House debates

Monday, 16 June 2014

Private Members' Business

Fly-in Fly-out Company Workforce Agreements

10:53 am

Photo of Alannah MactiernanAlannah Mactiernan (Perth, Australian Labor Party) Share this | Hansard source

In a rare exercise of bipartisanship I certainly support the sentiments of this motion. The circumstances that have been set out by the member really are quite alarming. I am from a Western Australian background. I cannot be totally opposed, obviously, to fly-in fly-out. There is no doubt that there is a real place for fly-in fly-out and indeed drive-in drive-out. Many Western Australians support a lifestyle that they greatly value through the use of fly-in fly-out. Indeed, as I am travelling up between the north and Perth, and indeed from Perth over here, I often sit next to people that are coming off their rosters and speak very positively. I am likewise aware that there is a large degree of social dislocation that can occur and that for every positive story there are probably some negative stories as well. As a Western Australian, I would be quite appalled to see 100 per cent fly-in fly-out developments in the minerals and resources sector. In my view, it is simply not acceptable when those mines are located near towns—towns that could benefit from the infusion of activity.

This is a very complex issue, and it is very much the responsibility of both state and federal government to drive the companies in the right direction and insist that measures be taken that can help local business operate and gain benefit from fly-in fly-out. It obviously depends on the size of the town and how much you have to work with, but just a basic thing would be ensuring that if, for example, there is a construction camp—obviously you do not want to locate people permanently when the workforce requirements are only going to be for the construction phase—there is an obligation on that camp to access supplies through local business and to set up positive community relations. I am quite surprised that the mining companies are not taking this component far more seriously. If they want to use fly-in fly-out, they have a real obligation to be working with local communities to work out ways in which they can provide greater opportunities for local people to participate in the economic benefit that comes from having a camp within the area.

-*-

◆ **Assigned task 1**:
In the House debate on fly-in fly-out workforce agreements, what would Alannah Mactiernan be appalled to see as a Western Australian?
◆ **Assigned task 2**:
Go on with the speech from the House debate on fly-in fly-out workforce agreements, picking up after its final sentence and keeping the speaker's voice and line of argument.

◆ **Data provided**:

-*-

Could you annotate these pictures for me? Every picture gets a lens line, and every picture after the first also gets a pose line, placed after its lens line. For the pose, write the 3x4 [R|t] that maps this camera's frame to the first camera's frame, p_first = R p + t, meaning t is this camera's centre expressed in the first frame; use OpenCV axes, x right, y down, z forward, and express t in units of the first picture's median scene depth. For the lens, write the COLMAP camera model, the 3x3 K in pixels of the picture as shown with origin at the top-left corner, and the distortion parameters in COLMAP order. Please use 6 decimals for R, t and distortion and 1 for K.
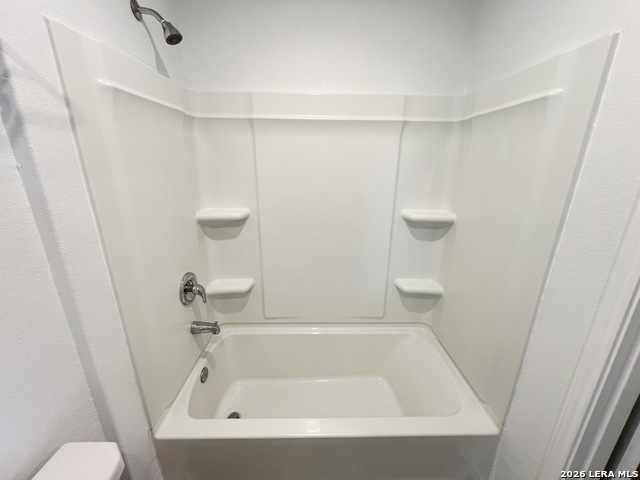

-*-

◆ **Task response 1**:
100 per cent fly-in fly-out developments in the minerals and resources sector.

◆ **Task response 2**:
It is imperative that the state government drive a diversification agenda so that larger towns can provide the capacity for people to relocate there and have the sort of lifestyle and amenity that they would expect in the metropolitan area. When the mining towns in Western Australia were built in the sixties and seventies, they had pretty much an amenity that was not dissimilar to Perth's. From the eighties on, the general standard of amenity available in Perth increased quite dramatically and the mining towns did not keep pace—in fact, they became rather sad and tired-looking and they became far less attractive places for people to relocate to because of that increasing differential in lifestyle. It is important that there be very focused measures to keep the amenity of those towns lifted; that there be resources put in by the state government, and by the federal government and local government, in partnership with the mining companies to make those towns places people would want to bring their families to. We have intervened in a number of towns. For example, in Kalgoorlie a greened desert golf course was created with a tourism facility around which we built housing. Part of the rationale for that was that we needed to diversify. (Time expired)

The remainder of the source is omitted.